__Text excerpt__.
Re: Repository layout

On Wed, 30 May 2012, Linss, Peter wrote:

> On May 30, 2012, at 4:53 AM, James Graham wrote:
>
>> For many test repositories we are using a submitted/approved directory structure. This is not working well for several reasons:
>>
>> * There are typically far more useful tests in the submitted directories than the approved directories. This is due to a general lack of time/interest in reviewing tests (I am just as guilty as anyone). I doubt this situation will change.
>>
>> * It makes it difficult for us to import the tests. Because of the way we test it is very helpful if the paths to tests remain constant (cool URIs and all that). Moving the tests around is a severe inconvenience as we have to update our metadata with the new paths.
>>
>> I suggest we go with a single-level directory structure. If people want to keep metadata about which tests have been reviewed that should not be encoded in the filesystem heirachy. I doubt we will do any better than assuming that tests are good and that implementors will file bugs when they find a bad test.

__Required action__.
Could you reproduce, word for word, the stretch of the repository layout email from "Re: Repository layout" through "situation will change."?

__Record extracts__.
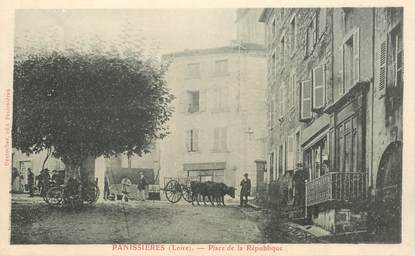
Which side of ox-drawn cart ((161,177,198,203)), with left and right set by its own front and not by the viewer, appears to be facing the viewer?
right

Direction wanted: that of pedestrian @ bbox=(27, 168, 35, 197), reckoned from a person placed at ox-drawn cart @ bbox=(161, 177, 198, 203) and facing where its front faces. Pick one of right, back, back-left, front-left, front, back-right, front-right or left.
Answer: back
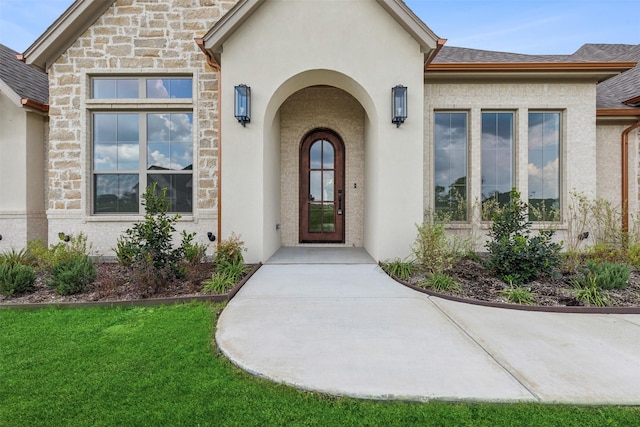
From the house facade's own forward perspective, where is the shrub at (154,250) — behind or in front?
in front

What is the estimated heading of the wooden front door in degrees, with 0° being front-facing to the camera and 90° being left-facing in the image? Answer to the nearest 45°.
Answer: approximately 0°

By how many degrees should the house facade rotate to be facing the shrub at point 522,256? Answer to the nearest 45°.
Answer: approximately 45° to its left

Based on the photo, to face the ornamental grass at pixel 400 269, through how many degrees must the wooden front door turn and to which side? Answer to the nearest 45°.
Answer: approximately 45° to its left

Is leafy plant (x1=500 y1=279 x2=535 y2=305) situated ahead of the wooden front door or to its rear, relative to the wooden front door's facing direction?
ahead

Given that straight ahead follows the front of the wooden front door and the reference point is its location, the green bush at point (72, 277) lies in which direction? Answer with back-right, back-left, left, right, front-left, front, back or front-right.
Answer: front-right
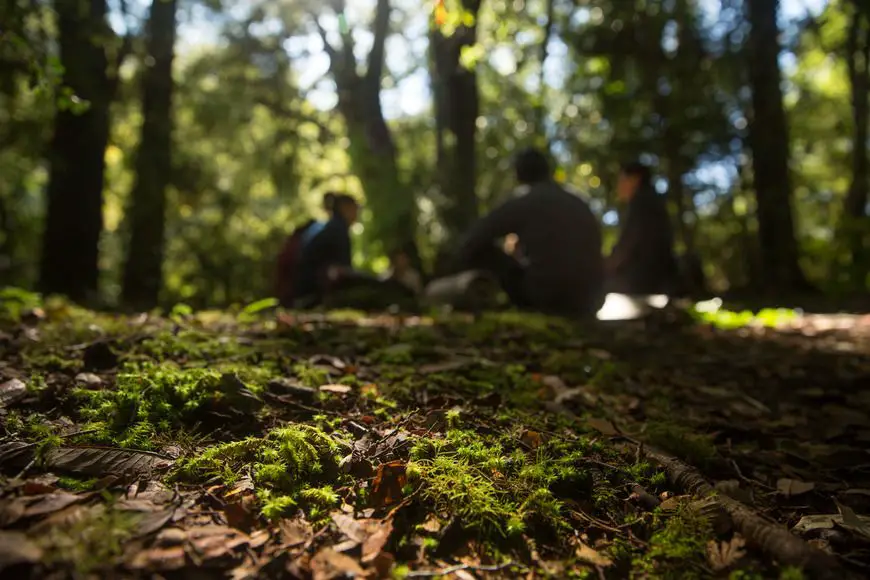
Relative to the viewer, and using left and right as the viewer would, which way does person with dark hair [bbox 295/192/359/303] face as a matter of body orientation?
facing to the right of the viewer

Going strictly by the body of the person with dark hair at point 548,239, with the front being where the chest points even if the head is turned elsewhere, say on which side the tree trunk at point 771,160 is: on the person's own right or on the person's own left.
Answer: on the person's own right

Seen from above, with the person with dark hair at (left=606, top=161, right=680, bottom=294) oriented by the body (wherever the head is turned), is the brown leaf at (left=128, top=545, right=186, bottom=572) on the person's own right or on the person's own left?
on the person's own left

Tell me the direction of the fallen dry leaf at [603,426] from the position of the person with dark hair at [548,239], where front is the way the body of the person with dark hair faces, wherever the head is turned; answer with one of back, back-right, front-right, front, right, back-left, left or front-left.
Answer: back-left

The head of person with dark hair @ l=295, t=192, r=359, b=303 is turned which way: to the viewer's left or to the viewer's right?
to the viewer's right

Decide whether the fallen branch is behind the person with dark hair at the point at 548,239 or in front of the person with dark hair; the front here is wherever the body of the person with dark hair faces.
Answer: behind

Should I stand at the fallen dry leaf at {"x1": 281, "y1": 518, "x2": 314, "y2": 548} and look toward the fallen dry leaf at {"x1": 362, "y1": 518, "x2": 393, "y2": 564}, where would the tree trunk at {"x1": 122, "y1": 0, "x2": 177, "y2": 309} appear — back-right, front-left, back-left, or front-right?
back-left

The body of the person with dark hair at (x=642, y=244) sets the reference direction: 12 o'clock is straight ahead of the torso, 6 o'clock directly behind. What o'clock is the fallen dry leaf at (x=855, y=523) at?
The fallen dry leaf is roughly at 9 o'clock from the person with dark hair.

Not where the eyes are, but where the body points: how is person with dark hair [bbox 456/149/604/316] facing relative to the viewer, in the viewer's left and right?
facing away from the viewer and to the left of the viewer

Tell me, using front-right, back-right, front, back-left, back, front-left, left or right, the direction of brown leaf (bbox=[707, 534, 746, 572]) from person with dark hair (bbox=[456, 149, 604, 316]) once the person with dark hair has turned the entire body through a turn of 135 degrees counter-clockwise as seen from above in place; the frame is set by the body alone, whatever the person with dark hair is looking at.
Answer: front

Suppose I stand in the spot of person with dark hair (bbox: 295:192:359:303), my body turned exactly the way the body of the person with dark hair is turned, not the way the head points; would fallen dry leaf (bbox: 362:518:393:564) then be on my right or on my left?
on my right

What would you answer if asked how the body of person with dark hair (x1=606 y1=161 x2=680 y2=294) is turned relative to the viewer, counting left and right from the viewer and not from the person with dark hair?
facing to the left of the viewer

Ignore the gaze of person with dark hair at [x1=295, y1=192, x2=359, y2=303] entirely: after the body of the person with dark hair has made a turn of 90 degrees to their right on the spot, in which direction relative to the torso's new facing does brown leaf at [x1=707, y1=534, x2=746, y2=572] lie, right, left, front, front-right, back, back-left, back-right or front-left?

__Finished exercise__.
Re: Repository layout

On Wed, 30 May 2012, Linss, Peter wrote:

> On May 30, 2012, at 4:53 AM, James Graham wrote:
>
>> For many test repositories we are using a submitted/approved directory structure. This is not working well for several reasons:
>>
>> * There are typically far more useful tests in the submitted directories than the approved directories. This is due to a general lack of time/interest in reviewing tests (I am just as guilty as anyone). I doubt this situation will change.